What would a family model for church look like—especially focusing specifically on money and relationships?

  • In our family, all of the money belongs to everyone. Mom and Dad have more to say than the young kids about how it is spent, but everyone has a degree of input and control. And as the kids mature, they have more input, more control. The assumption is that all of the funds are used for the good of the whole. Who earns it, who spends it, who needs it–none of these factors has anything to do with who belongs to the family and how valued (loved) each member of the family is.  Nothing at all!
  • We are family because God brought us all together, not by our own choice and not because of how we perform. No one is in danger of being “fired” because of their failures or lack of productivity.  Everyone is accountable, however, and everyone is subject to rebuke and correction.  Mom corrects Dad, Dad corrects Mom, parents correct kids—and there even comes a time when mature kids correct Mom and Dad! Sure, tragic situations might force the family to exercise “tough love”—but only for the good of the one being disciplined.
  • A family problem is “our” problem, not “your” problem. A son’s dishonesty is our problem; Mom’s depression is our problem; a daughter’s need for college tuition when money is scarce is a family problem. Problems are resolved together.
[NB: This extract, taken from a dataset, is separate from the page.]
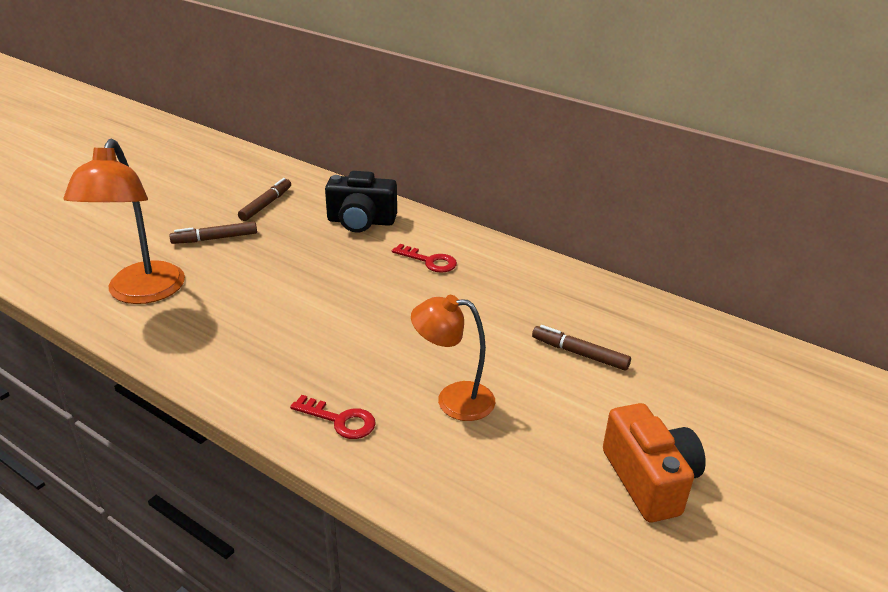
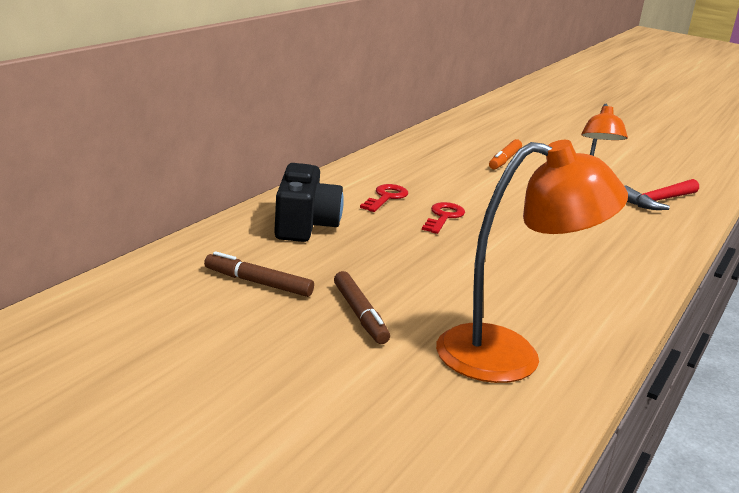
camera: 95 degrees left, 10 degrees down
(340, 420) = (640, 241): red key -> red key (443, 217)
(474, 477) = (658, 201): none -> red hammer
(579, 353) = (504, 160): brown marker -> orange marker
(649, 480) = (619, 159): orange camera -> none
A family is the safest place to resolve problems because each person in the family is loved unconditionally!  Nothing can separate us from those we love the most!
  • Dad is the head of the house, but that doesn’t mean he dictates everything. For instance, a good Mom (Proverbs 31) may manage the financial household:

14 She is like the merchant ships, 
   bringing her food from afar. 
15 She gets up while it is still night; 
   she provides food for her family 
   and portions for her female servants. 
16 She considers a field and buys it; 
   out of her earnings she plants a vineyard. 
17 She sets about her work vigorously; 
   her arms are strong for her tasks. 
18 She sees that her trading is profitable, 
   and her lamp does not go out at night. 
19 In her hand she holds the distaff 
   and grasps the spindle with her fingers. 
20 She opens her arms to the poor 
   and extends her hands to the needy.

And, besides, the elders/pastors are not the head of the church; Christ is the head of the church . . . and there is only one head!
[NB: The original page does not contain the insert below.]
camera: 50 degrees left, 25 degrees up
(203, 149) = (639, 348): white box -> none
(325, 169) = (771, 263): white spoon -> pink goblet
  • Dad, Mom, and kids each have specific roles to play.  The family relationships work best when Dad does not try to be a kid and when kids are not expected to be breadwinners. It’s better for Mom to be a Mom and not teenage daughter’s best friend.  But these distinctive roles enhance love; the family is dysfunctional if the roles create jealousies or mistrust.
  • Secrets destroy families. Dad’s secret life at work; Mom’s fantasies; kid’s secret addictions! Truth sets us free. Transparency is the sign of a healthy family—even with money.  It’s better that the kid’s know why Dad takes an extra job. It’s better Mom and Dad work out their plan together for getting out of debt. It’s better the teenagers know the family’s general financial condition, so they understand why they can’t …. or they can . . . . Closed door meetings and leadership secrets produce and are the product of distrust. The truth sets us free!
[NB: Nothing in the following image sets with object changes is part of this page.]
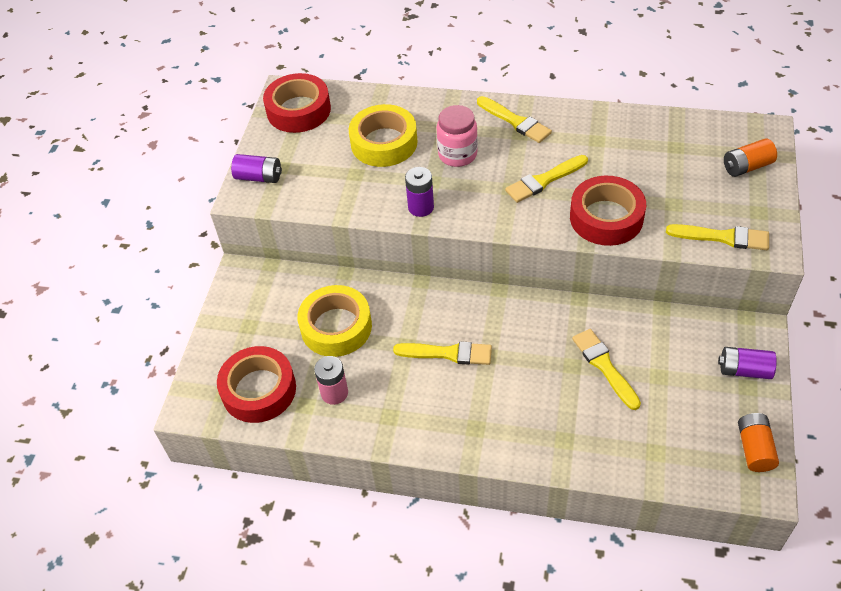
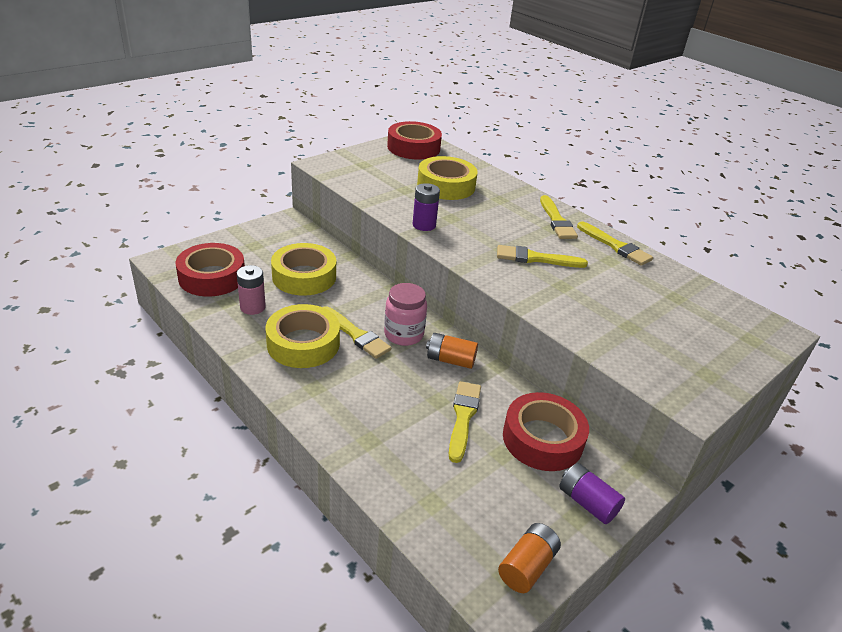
camera: 30 degrees right, 15 degrees down
(259, 177) = (343, 161): purple battery -> none
(419, 395) = (303, 343): none -> yellow tape
(457, 154) = (489, 215): pink jar -> pink jar (404, 334)
(606, 217) = (558, 303): red tape -> red tape (542, 439)
(723, 237) = (650, 370): yellow brush -> yellow brush (615, 246)
(747, 167) = (731, 341): orange battery -> orange battery (450, 360)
Wouldn’t churches work better using a family model, a model where ministers are family members, not employees? Wouldn’t  a family model work better where elders and ministers and members were brothers and sisters instead of owners, employees, and customers? 

I can’t stop without pointing out that the church is called the “family of God” (1 Thess. 4:10, 1 Peter 2:17) and the “household of God” (Eph. 2:19, 1 Tim. 3:15, 1 Peter 4:17), but never the business or the corporation, not even the organization of God.

Ministers who are family will not be treated like ministers who are employees! Ministers who are family will not be afraid to have close friends in their church—because those friends are their brothers and sisters, not their constituency or their stockholders.

The love of money breaks apart families as well as churches—we all know that. But a healthy family uses money to love each other and to love others, not to control each other and control others.

Churches need to be healthy families!